The web and its immense success over the last 20 years had a major influence on technology. It has shaped how we serialize data, consume and provide services and how we develop HMIs. The next talk presented by basysKom will provide a survey on how this challenge is addressed by Qt.
Qt and the web – where are we today, to be presented by Frank Meerkötter
The presentation is split into three parts.
1) Consuming and interfacing with web-centric services and APIs from a Qt application. Applications that download additional information from a cloud-service or upload the result of their work into such a service are todays norm. We will look into how REST/WebSocket-APIs can be used, also covering topics such as SSL, authentication and authorization.
2) Implementing services and APIs to be consumed by other – web-centric systems – with Qt. There are a number of scenarios where a Qt application is providing (web)services itself. These include Qt being used headless on an embedded system to implement the backend for a web-based HMI, Qt being used on the server to make an established application accessible to the web, or giving testers (which prefer scripting languages) access to the internals of a Qt HMI. We will look at the upcoming QHttpServer module and the QWebSocketServer module provided by Qt.

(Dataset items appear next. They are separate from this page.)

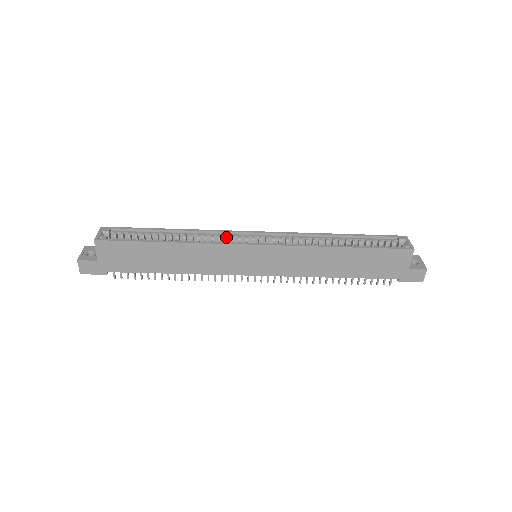
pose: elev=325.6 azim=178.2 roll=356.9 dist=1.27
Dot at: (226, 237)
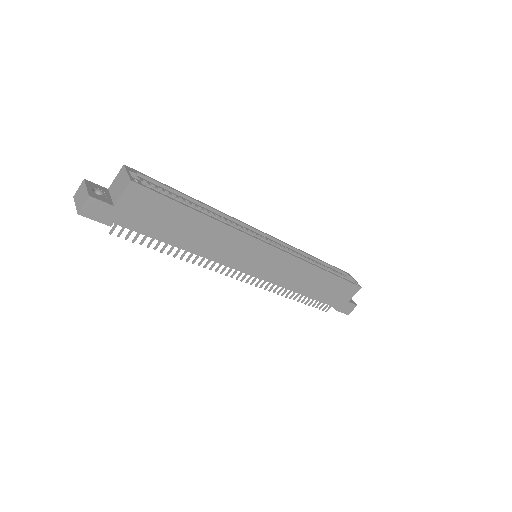
Dot at: (243, 228)
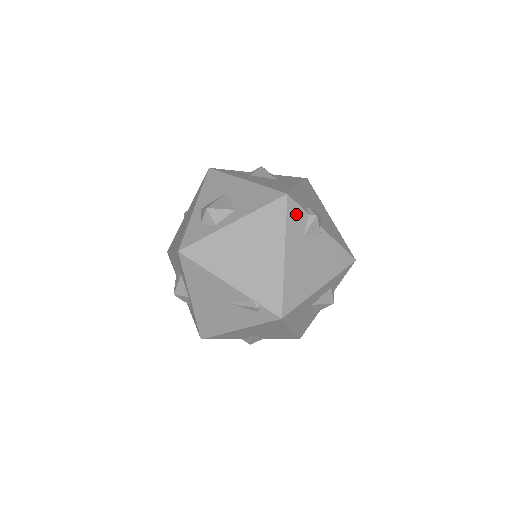
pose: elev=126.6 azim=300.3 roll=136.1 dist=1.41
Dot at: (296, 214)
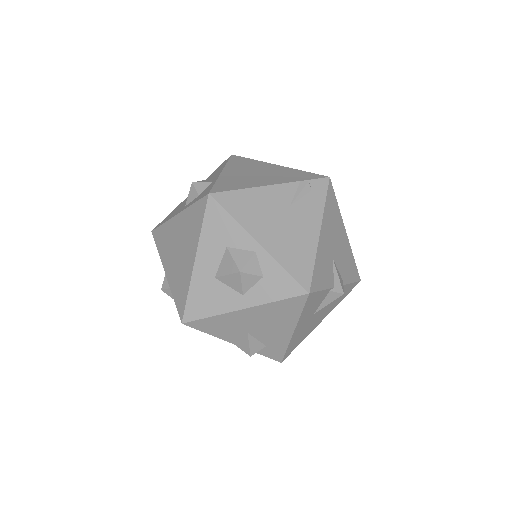
Dot at: occluded
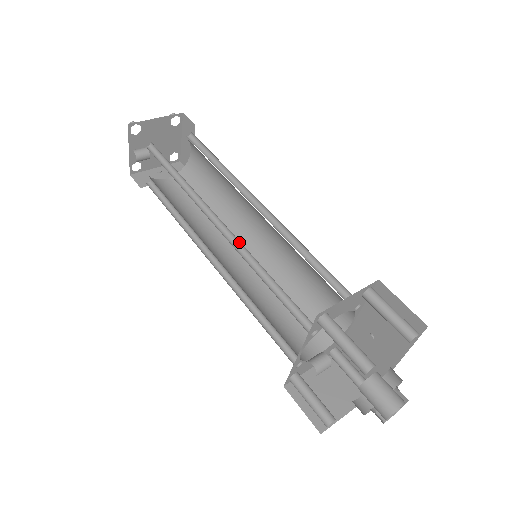
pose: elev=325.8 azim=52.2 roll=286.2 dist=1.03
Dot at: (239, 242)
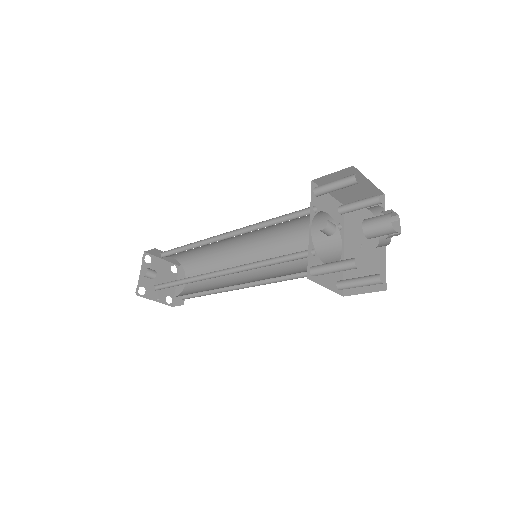
Dot at: (244, 232)
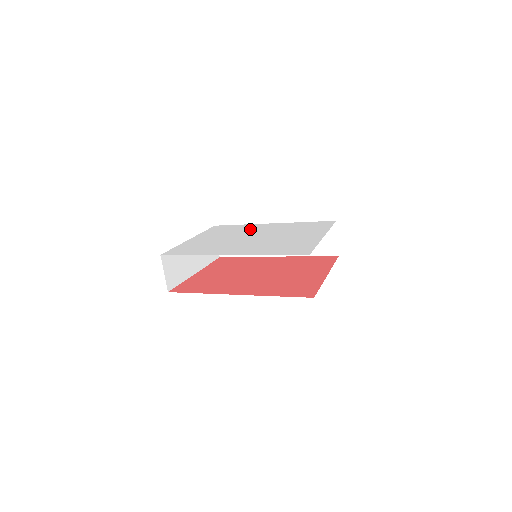
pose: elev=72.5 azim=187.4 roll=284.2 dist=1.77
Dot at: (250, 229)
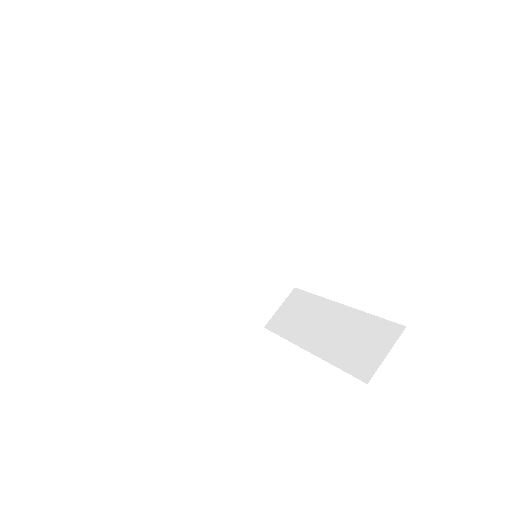
Dot at: occluded
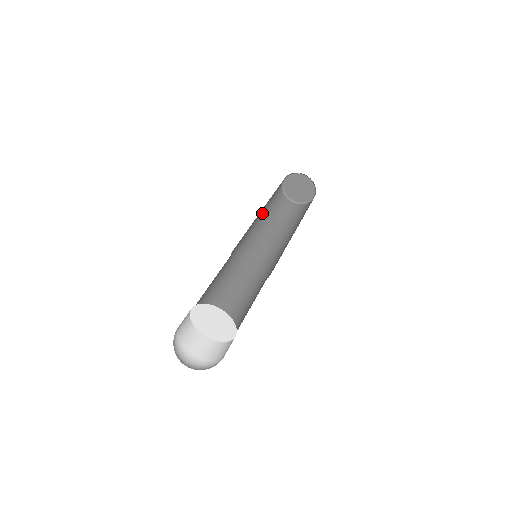
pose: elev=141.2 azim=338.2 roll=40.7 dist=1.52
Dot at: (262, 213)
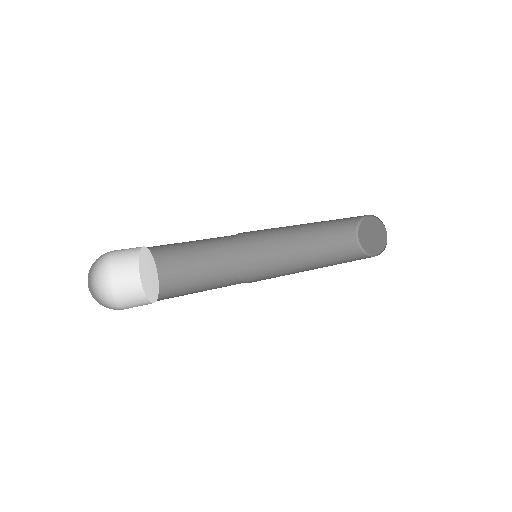
Dot at: (312, 225)
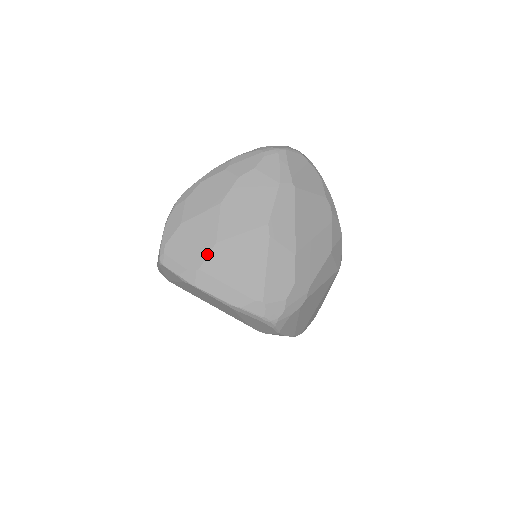
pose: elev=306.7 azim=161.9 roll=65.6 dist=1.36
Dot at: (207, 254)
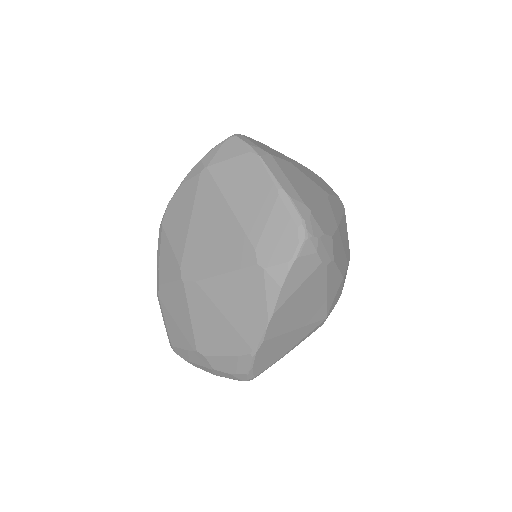
Dot at: (281, 158)
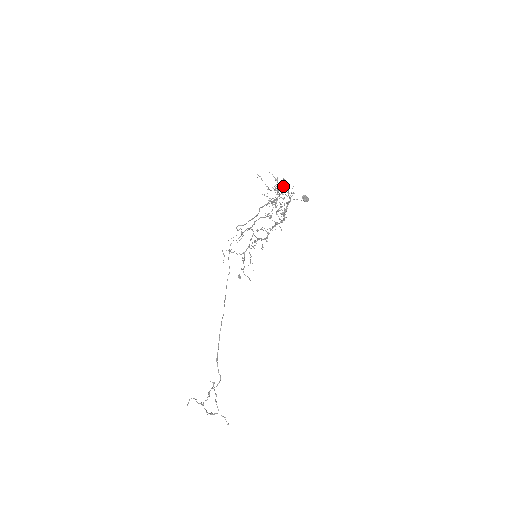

3) HMI development. There are a number of scenarios where an HMI needs to run a web browser. This can either mean an HMI that is implemented using Web-technologies (by preference) or a Qt HMI needs to be run in a web browser. Scenarios include embedded devices without a display, giving remote access to HMIs and having an embedded web browser to display a web-based HMI, while the backend is implemented using Qt. We will look at Qt’s webgl-streaming, how to get an application to output VNC (which can be streamed into a browser) as well as what can be done with Qt for WebAssemby. For the embedded web browser scenario we will look at the Qt WebEngine and how to integrate business logic via QWebChannel.
For each of these three areas we will look into typical scenarios/problems and how to solve them with Qt. We will highlight where Qt really shines and where additional work is left to be done.
This year’s Qt World Summit is just around the corner and basysKom will present four talks in Berlin. Follow us for more details until the event starts.
Qt Quick on low-end i.MX6 devices, to be presented by Jeremias Bosch
Embedded Linux in combination with Qt and Qt Quick are a widespread combination for the development of modern, complex and animated touch HMIs. This technology mixture is used for applications such as in-car infotainment, industrial controls, portable measurement devices or medical systems.
In an ideal world the embedded board is a power house, allowing smooth user experience, small startup time and low latency without the need of spending time and effort into optimization. But not all products can afford a high end i.MX6 with a dual or even quad core CPU with a powerful GPU. Price sensitive applications are often implemented with more affordable, but at the same time less powerful variants such as an i.MX6 dual lite or even smaller. With the consequence, that implementing a top of the line, complex HMI on a small i.MX6 can be a challenge.
The lecture will reflect best practises using Qt Quick on small devices, in particular the i.MX6 dual lite and SoloX. The audience will get a first set of do’s and don’ts, kick starting own Qt Quick projects on low end hardware.